# What to produce:
The answer must be every line of the records below that contains the word "Silkscreen", copied out.

# Records for processing:
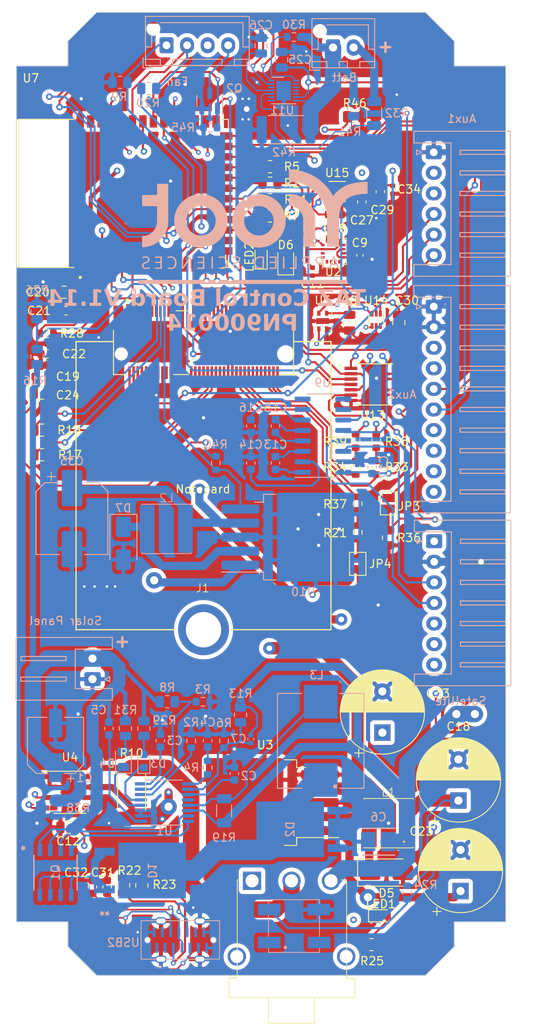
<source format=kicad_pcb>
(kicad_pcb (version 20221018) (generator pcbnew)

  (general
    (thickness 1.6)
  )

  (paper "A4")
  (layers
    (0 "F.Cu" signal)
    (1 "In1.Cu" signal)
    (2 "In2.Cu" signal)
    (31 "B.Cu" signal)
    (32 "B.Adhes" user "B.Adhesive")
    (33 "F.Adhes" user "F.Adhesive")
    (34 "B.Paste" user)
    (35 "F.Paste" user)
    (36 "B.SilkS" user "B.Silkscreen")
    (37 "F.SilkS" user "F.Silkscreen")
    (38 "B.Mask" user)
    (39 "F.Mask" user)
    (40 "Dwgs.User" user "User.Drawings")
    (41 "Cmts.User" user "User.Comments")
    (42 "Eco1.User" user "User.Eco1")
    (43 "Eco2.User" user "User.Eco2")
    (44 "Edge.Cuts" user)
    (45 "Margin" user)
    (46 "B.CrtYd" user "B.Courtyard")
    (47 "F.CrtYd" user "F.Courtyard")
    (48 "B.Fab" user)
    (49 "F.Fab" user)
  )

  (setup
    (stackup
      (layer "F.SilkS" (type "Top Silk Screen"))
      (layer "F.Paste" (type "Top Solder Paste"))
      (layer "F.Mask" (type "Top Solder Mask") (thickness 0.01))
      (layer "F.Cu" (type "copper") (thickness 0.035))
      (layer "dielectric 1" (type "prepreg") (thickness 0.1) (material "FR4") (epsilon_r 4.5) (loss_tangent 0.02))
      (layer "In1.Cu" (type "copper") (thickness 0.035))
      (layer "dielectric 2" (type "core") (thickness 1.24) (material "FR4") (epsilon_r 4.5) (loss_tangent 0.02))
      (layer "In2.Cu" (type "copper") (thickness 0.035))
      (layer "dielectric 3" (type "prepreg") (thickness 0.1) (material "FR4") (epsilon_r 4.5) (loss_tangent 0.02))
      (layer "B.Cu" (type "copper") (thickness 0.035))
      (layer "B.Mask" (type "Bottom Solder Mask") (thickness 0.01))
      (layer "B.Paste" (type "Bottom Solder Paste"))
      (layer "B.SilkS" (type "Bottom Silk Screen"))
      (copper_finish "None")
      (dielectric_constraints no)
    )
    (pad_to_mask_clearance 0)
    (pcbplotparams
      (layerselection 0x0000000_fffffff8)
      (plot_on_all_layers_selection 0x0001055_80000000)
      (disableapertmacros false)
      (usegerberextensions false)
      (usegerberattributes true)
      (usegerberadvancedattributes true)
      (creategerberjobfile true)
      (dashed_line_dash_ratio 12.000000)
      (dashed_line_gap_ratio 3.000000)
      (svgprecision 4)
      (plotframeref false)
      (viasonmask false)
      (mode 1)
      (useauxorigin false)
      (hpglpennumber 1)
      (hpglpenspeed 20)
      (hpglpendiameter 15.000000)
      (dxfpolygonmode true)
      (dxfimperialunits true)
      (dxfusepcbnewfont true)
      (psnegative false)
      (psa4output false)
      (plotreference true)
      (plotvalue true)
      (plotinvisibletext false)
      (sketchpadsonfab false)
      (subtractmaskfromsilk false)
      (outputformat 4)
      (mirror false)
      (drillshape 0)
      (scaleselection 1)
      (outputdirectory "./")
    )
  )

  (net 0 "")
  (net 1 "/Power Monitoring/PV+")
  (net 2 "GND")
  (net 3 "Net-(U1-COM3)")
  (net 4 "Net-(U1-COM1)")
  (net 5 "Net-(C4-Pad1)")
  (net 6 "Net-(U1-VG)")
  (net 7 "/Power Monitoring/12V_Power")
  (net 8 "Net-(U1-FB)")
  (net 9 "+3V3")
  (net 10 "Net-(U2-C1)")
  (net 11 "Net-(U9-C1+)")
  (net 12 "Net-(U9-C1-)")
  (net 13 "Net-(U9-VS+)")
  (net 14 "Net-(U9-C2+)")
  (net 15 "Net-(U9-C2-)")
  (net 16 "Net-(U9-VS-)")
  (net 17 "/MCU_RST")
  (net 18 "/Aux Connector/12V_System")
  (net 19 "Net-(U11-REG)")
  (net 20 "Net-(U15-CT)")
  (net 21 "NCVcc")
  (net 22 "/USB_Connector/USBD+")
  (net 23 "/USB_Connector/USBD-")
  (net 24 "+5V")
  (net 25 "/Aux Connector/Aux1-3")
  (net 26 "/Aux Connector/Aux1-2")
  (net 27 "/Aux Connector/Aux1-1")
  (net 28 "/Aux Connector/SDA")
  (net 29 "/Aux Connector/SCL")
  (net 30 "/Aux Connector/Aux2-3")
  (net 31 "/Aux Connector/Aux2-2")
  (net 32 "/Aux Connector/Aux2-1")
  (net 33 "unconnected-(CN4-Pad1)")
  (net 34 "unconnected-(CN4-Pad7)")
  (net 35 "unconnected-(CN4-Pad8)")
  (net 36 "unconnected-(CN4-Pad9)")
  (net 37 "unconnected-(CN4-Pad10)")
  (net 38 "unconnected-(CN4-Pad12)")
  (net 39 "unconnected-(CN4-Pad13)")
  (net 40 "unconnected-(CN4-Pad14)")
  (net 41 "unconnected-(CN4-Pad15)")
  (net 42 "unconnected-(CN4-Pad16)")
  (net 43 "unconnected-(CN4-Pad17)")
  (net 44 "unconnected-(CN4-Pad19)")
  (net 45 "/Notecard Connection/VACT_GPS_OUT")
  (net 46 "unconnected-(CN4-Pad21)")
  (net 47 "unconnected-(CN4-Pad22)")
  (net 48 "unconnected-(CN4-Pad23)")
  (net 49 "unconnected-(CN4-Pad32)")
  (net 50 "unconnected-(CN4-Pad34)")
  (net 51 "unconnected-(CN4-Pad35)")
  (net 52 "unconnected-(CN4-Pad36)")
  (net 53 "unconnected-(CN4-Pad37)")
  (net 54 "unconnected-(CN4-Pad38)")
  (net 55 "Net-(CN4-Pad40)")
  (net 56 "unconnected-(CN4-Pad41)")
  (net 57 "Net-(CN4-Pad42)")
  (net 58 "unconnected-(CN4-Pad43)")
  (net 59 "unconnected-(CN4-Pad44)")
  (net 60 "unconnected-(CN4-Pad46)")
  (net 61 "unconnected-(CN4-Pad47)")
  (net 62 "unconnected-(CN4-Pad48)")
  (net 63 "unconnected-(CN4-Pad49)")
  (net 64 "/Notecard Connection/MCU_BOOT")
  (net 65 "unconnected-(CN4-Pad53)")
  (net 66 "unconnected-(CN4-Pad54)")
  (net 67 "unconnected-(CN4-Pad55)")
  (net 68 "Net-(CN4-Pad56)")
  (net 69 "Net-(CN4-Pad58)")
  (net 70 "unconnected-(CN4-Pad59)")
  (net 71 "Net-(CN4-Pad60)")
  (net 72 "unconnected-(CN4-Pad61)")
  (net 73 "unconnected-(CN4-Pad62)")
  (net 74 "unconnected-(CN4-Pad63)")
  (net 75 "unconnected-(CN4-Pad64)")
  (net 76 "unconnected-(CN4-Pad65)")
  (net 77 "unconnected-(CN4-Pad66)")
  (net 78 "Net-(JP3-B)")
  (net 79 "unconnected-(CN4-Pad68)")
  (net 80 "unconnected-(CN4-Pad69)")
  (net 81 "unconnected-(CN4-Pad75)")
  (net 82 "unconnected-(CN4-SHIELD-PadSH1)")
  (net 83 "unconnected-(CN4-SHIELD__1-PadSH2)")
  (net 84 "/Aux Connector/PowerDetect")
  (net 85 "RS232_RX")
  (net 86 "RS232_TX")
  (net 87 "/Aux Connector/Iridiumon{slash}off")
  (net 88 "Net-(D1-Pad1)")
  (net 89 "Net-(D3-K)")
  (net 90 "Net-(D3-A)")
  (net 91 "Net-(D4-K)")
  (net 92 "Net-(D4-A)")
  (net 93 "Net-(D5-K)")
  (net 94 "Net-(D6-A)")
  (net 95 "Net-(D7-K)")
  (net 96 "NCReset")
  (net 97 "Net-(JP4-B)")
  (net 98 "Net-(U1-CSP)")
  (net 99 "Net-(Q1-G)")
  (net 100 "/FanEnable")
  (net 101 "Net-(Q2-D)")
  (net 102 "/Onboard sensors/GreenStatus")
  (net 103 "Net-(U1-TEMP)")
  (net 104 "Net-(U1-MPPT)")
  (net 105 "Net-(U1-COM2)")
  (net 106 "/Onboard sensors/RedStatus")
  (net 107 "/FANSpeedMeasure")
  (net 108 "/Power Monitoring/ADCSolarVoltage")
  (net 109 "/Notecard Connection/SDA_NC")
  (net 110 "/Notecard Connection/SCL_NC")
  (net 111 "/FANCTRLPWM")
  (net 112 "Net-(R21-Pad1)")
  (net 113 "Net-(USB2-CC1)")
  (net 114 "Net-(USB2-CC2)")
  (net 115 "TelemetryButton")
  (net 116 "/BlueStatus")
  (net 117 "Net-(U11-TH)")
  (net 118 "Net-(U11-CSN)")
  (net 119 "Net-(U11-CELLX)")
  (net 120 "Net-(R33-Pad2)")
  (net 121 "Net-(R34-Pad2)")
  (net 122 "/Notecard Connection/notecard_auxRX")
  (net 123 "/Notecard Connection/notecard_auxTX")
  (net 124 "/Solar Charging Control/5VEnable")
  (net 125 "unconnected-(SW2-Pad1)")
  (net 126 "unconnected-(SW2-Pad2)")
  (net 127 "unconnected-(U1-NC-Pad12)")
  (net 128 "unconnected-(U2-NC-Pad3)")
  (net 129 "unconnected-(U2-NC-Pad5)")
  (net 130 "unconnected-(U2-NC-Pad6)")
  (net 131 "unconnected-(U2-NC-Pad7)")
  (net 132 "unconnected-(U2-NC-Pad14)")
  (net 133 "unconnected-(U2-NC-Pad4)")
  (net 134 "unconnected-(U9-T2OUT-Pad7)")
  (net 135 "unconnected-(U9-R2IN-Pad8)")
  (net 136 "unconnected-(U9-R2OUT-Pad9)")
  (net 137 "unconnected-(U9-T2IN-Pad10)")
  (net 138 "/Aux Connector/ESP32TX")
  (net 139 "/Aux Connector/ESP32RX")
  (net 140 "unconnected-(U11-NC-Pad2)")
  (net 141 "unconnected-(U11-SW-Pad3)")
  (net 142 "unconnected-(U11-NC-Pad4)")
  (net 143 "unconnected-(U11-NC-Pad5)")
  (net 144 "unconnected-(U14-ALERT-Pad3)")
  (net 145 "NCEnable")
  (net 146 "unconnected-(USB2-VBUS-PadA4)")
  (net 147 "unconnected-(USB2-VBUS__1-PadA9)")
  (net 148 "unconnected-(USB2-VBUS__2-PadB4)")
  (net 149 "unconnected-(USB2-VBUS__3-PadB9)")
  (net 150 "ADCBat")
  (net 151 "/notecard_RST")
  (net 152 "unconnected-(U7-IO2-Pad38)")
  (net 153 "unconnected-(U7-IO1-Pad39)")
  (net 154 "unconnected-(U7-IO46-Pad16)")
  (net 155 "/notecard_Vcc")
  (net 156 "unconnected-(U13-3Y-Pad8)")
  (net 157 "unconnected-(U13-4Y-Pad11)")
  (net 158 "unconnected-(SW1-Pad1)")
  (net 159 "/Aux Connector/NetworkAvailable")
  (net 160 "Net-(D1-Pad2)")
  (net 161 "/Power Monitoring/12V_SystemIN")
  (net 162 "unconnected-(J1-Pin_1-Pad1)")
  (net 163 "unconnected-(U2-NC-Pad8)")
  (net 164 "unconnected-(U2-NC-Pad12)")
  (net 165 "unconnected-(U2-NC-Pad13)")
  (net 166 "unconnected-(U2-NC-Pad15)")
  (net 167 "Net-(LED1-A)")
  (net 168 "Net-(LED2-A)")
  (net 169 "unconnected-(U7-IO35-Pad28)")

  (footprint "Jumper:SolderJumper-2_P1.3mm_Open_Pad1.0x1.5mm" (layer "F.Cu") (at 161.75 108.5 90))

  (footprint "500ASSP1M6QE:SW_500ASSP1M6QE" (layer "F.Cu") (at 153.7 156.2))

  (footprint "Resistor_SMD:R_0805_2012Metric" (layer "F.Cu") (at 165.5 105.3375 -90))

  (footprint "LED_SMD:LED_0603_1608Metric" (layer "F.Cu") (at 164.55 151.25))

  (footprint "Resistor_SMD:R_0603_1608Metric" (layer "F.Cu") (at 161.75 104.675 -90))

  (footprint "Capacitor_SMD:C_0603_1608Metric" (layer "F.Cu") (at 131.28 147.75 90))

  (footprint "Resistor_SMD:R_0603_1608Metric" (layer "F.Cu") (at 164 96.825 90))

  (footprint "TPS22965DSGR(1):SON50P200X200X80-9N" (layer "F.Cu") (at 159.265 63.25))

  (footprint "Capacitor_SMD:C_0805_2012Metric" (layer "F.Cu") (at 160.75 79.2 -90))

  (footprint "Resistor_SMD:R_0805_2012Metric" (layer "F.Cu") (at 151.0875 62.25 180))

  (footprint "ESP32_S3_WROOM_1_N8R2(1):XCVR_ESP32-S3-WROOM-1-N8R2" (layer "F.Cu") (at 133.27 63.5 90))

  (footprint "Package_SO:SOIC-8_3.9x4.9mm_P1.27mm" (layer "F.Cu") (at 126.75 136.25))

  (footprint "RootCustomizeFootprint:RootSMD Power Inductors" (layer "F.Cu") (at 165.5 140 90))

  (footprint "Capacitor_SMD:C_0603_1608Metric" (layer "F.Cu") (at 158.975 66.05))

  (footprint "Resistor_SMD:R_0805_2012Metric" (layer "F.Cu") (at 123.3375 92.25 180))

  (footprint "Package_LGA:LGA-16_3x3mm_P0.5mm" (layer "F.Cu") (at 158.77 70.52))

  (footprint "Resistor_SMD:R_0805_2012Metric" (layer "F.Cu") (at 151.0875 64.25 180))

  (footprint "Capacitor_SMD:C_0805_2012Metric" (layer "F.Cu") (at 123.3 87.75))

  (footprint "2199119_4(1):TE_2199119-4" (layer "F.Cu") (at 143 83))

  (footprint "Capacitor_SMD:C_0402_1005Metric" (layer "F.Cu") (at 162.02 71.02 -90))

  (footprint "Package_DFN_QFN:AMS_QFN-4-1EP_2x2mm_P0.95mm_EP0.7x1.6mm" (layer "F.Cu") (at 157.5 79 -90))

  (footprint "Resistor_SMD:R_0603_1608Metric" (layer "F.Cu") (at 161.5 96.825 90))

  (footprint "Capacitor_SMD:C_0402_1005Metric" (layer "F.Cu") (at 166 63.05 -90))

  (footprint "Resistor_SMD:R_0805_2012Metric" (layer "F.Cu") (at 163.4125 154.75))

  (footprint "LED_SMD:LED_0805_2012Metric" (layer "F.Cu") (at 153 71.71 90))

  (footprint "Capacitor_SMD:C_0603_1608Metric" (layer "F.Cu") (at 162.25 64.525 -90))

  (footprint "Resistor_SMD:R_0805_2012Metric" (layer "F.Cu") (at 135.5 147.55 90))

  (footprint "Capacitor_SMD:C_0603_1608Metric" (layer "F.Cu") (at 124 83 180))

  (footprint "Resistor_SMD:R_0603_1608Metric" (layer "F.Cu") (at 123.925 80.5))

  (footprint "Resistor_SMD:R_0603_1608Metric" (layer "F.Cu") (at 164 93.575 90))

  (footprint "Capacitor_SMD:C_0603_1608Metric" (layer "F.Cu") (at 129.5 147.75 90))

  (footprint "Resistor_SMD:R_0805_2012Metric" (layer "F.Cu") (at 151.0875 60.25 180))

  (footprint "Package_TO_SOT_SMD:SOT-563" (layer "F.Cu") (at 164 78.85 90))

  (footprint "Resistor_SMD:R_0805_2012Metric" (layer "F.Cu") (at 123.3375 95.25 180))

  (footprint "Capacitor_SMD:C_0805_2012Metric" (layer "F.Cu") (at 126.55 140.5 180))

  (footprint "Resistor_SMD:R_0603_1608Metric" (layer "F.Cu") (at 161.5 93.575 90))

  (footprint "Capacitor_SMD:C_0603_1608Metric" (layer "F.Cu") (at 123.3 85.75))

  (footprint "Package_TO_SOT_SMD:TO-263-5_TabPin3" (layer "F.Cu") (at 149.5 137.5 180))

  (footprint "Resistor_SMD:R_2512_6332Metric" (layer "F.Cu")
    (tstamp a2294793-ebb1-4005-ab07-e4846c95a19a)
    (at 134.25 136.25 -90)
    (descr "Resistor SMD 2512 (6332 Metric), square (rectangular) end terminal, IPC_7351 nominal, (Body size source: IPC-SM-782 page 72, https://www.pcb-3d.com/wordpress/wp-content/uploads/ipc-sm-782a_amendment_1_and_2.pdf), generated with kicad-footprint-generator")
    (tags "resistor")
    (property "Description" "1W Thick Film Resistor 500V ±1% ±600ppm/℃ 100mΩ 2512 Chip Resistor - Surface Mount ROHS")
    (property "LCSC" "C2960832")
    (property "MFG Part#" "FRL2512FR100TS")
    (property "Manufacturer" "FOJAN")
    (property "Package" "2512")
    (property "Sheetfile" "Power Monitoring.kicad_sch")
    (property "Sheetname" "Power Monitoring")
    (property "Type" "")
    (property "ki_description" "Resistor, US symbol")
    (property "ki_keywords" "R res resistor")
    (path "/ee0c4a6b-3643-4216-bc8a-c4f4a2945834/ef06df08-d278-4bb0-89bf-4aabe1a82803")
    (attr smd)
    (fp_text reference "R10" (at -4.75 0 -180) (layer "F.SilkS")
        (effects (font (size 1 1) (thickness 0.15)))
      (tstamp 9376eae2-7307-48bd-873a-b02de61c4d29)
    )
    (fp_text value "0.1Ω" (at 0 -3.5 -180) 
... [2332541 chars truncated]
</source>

# Completed exercise:
    (36 "B.SilkS" user "B.Silkscreen")
    (37 "F.SilkS" user "F.Silkscreen")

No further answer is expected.